Exxon Mobil has been rate AAA by S&P since 1930 according to Bloomberg. Today that ended as the global crude explorer with sales that dwarf the economies of most nations was cut to AA+ (Outlook stable). Having been put on notice in February (negative watch), citing concern that credit measures would remain weak through 2018.
Credit measures will be weak for a AAA rating due, in part, to low commodity prices, high reinvestment requirements and large dividend payments, S&P says.
Maintaining production and replacing reserves will eventually require higher spending, S&P says.
Greatest business challenge is replacing co.’s ongoing production, S&P says.
XOM stock is sliding and weighing on The Dow (back below 18,000).
As Bloomberg reports,
The oil-market crash that began in late 2014 has choked crude-producing nations like Nigeria and Venezuela of cash, thrown hundreds of thousands of employees out of work, stalled drilling and pipeline investments around the world and even reverberated into ancillary industries such as steel-making and railroads.
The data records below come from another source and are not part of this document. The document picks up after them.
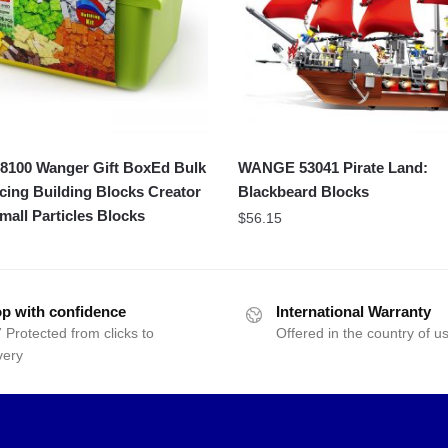
100 Wanger Gift BoxEd Bulk
WANGE 53041 Pirate Land:
icing Building Blocks Creator
Blackbeard Blocks
mall Particles Blocks
$
56.15
p with confidence
International Warranty
 Protected from clicks to
Offered in the country of u
very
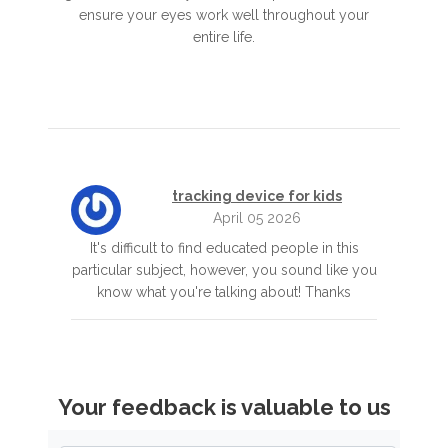
ensure your eyes work well throughout your
entire life.
tracking device for kids
April 05 2026
It's difficult to find educated people in this
particular subject, however, you sound like you
know what you're talking about! Thanks
Your feedback is valuable to us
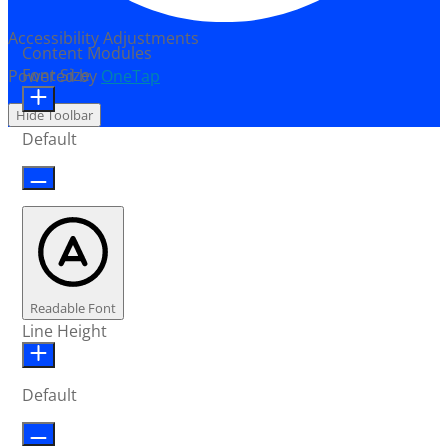
Accessibility Adjustments
Content Modules
Font Size
Powered by
OneTap
Hide Toolbar
Default
Readable Font
Line Height
Default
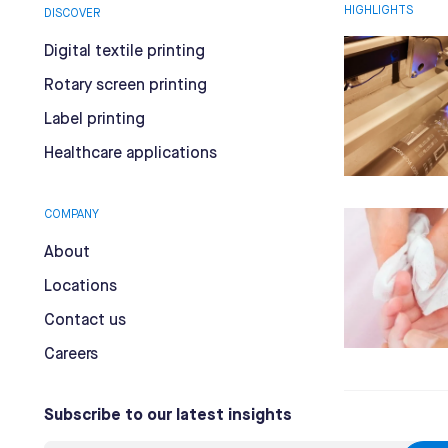
HIGHLIGHTS
DISCOVER
Digital textile printing
Rotary screen printing
Label printing
Healthcare applications
COMPANY
About
Locations
Contact us
Careers
Subscribe to our latest insights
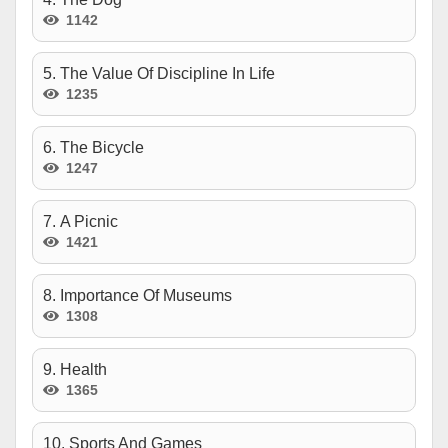
1142
5. The Value Of Discipline In Life
1235
6. The Bicycle
1247
7. A Picnic
1421
8. Importance Of Museums
1308
9. Health
1365
10. Sports And Games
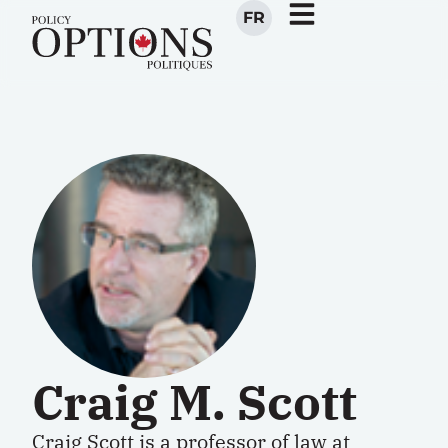
FR
Craig M. Scott
Craig Scott is a professor of law at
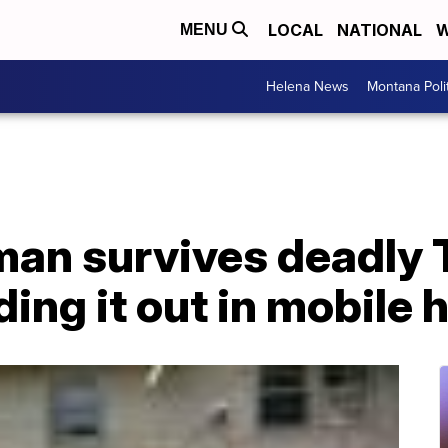
LOCAL
NATIONAL
W
MENU
Helena News
Montana Poli
man survives deadly
iding it out in mobile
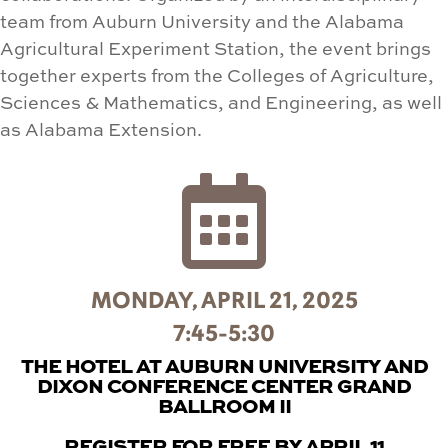
team from Auburn University and the Alabama
Agricultural Experiment Station, the event brings
together experts from the Colleges of Agriculture,
Sciences & Mathematics, and Engineering, as well
as Alabama Extension.

MONDAY, APRIL 21, 2025
7:45-5:30
THE HOTEL AT AUBURN UNIVERSITY AND
DIXON CONFERENCE CENTER GRAND
BALLROOM II
REGISTER FOR FREE BY APRIL 11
Exxon was one of the last holdouts against the wave of credit downgrades that engulfed oil drillers with diminishing prospects of paying debts, dividends and rig fees.
The downgrade will not only raise Exxon’s cost to borrow money but may also erode its status among oil-rich governments as a premier partner with which to do business.
As Exxon Vice President of Investor Relations Jeffrey Woodbury said in February, the company’s AAA rating has been a key selling point when competing for drilling licenses.